What is the purpose of docker-compose?

Docker Compose is a tool used to define and manage multi-container applications. It uses a YAML file to configure services, networks, and volumes.

How do you delete a Docker container?

Use the docker rm <container_id> command to delete a container. Add the -f flag to remove a running container forcefully.

Medium Questions

What is the difference between a virtual machine and a Docker container?

Virtual machines virtualize an entire OS, including the kernel, and are heavier. Docker containers share the host OS kernel, making them lightweight and faster to start.

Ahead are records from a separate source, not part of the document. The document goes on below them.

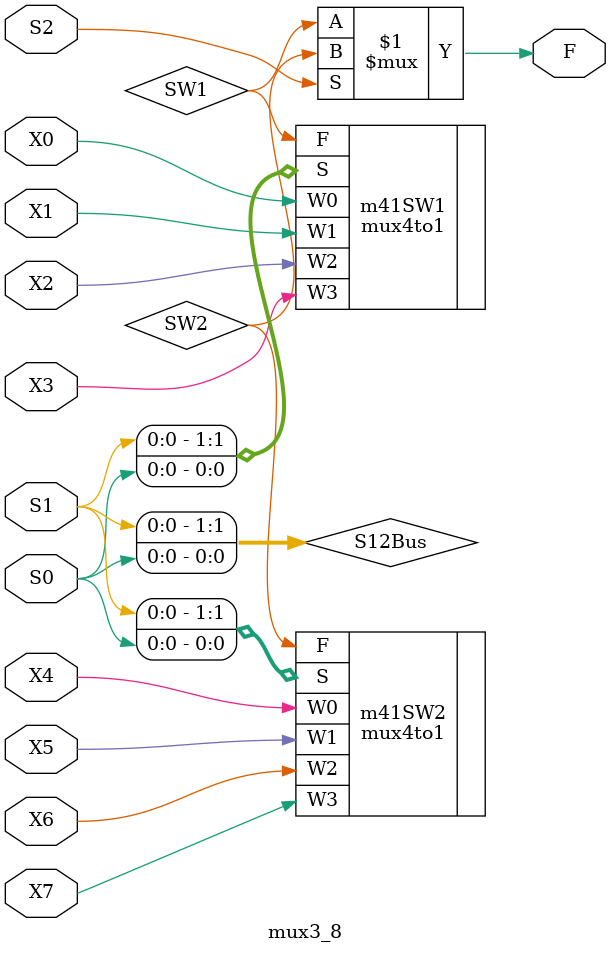
<source format=v>

`ifndef mux3_8
  `define mux3_8

  `include "mux4to1.v"
  module mux3_8(S2, S1, S0, X7, X6, X5, X4, X3, X2, X1, X0, F);
    input X7;
    input X6;
    input X5;
    input X4;
    input X3;
    input X2;
    input X1;
    input X0;

    input S2;
    input S1;
    input S0;
	 
	 output F;

    wire SW1;
    wire SW2;

    wire [1:0] S12Bus;
    assign S12Bus = {S1, S0};

    mux4to1 m41SW1 (.W0(X0), .W1(X1), .W2(X2), .W3(X3), .S(S12Bus), .F(SW1));
    mux4to1 m41SW2 (.W0(X4), .W1(X5), .W2(X6), .W3(X7), .S(S12Bus), .F(SW2));

    assign F = (S2) ? (SW2) : (SW1);


  endmodule

`endif

</source>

How do you expose ports in Docker?

Ports are exposed using the -p flag during docker run, e.g., docker run -p 8080:80 nginx. This maps port 8080 on the host to port 80 inside the container.

What is the purpose of Docker volumes?

Docker volumes persist data generated by containers. They allow sharing data between containers or between the host and containers, ensuring data durability.

What is the COPY instruction in a Dockerfile?

The COPY instruction copies files or directories from the host filesystem into the Docker image. Example: COPY ./app /app.

What is the purpose of Docker networking?

Docker networking allows containers to communicate with each other or the external world. Docker provides different network drivers like bridge, host, and overlay.

How do you restart a stopped container?

Use the docker start <container_id> command to restart a stopped container. Use docker restart for a running container.

What is the difference between ENTRYPOINT and CMD in a Dockerfile?

Both define default commands for a container. ENTRYPOINT is the main command and is less flexible, while CMD provides default arguments that can be overridden.

What are the common Docker network types?

Docker provides the following network types:

Bridge: Default network for containers on a single host.
Host: Shares the host’s network namespace.
None: No networking for the container.

How do you clean up unused Docker objects?

Use the docker system prune command to remove unused containers, images, networks, and volumes.

What is the purpose of the docker exec command?

The docker exec command runs a command inside a running container. For example, docker exec -it <container_id> bash starts an interactive bash session.

Hard Questions

How does Docker handle isolation between containers?

Docker uses Linux namespaces for isolation (process, network, and mount) and cgroups for resource allocation and control. This ensures containers are isolated yet lightweight.

What are multi-stage builds in Docker?

Multi-stage builds allow using multiple FROM instructions in a Dockerfile to create lightweight images by copying only the necessary artifacts from build stages. This reduces image size.

How do you troubleshoot a failing container?

Check container logs using docker logs <container_id>, inspect configuration with docker inspect, and access a shell in the container with docker exec.

What is the difference between docker-compose up and docker-compose run?

The command docker-compose up starts all services defined in the Compose file, while docker-compose run starts a single service. The latter does not rebuild dependent services.

How do you secure Docker containers?

Use minimal base images.
Run containers as non-root users.
Restrict network access.
Regularly update images and dependencies.

What is the ONBUILD instruction in Dockerfile?

The ONBUILD instruction triggers instructions in child images during their build. It’s useful for base images that other images extend.

How do you monitor resource usage of Docker containers?

Use the docker stats command to view real-time CPU, memory, and I/O usage. Alternatively, integrate with monitoring tools like Prometheus and Grafana.

What is a dangling Docker image?

Dangling images are unused images with no tags. These are intermediate images created during builds and can be removed using docker image prune.

How do you limit resources for Docker containers?

Use flags like --memory and --cpus in the docker run command to set memory and CPU limits, e.g., docker run --memory="500m" --cpus="1.0" nginx.

How does Docker Swarm differ from Kubernetes?

Docker Swarm is Docker’s native orchestration tool, simpler to set up but less feature-rich. Kubernetes is more complex and provides advanced features like auto-scaling and custom resource definitions.